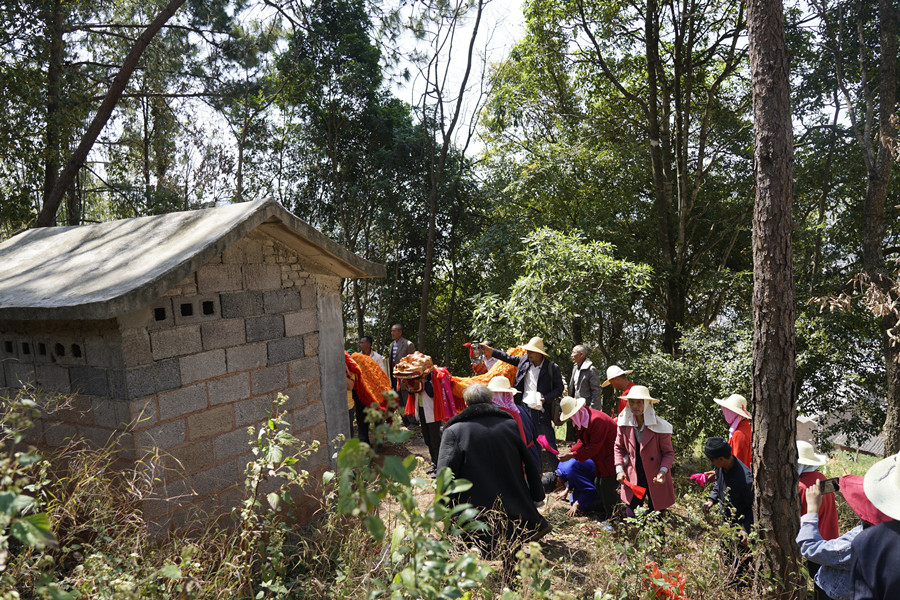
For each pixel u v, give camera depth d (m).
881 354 10.91
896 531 2.37
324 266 5.45
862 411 11.45
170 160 16.31
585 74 15.58
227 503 4.41
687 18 13.30
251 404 4.68
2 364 4.48
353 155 16.09
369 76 15.82
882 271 9.96
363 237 17.64
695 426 8.80
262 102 15.88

####

▶ **What is being asked**
Leaving out the pictures, repeat all of the entries exactly.

▶ **Task solution**
For each pixel u v, give camera depth d (m).
881 354 10.91
896 531 2.37
324 266 5.45
862 411 11.45
170 160 16.31
585 74 15.58
227 503 4.41
687 18 13.30
251 404 4.68
2 364 4.48
353 155 16.09
369 76 15.82
882 271 9.96
363 237 17.64
695 426 8.80
262 102 15.88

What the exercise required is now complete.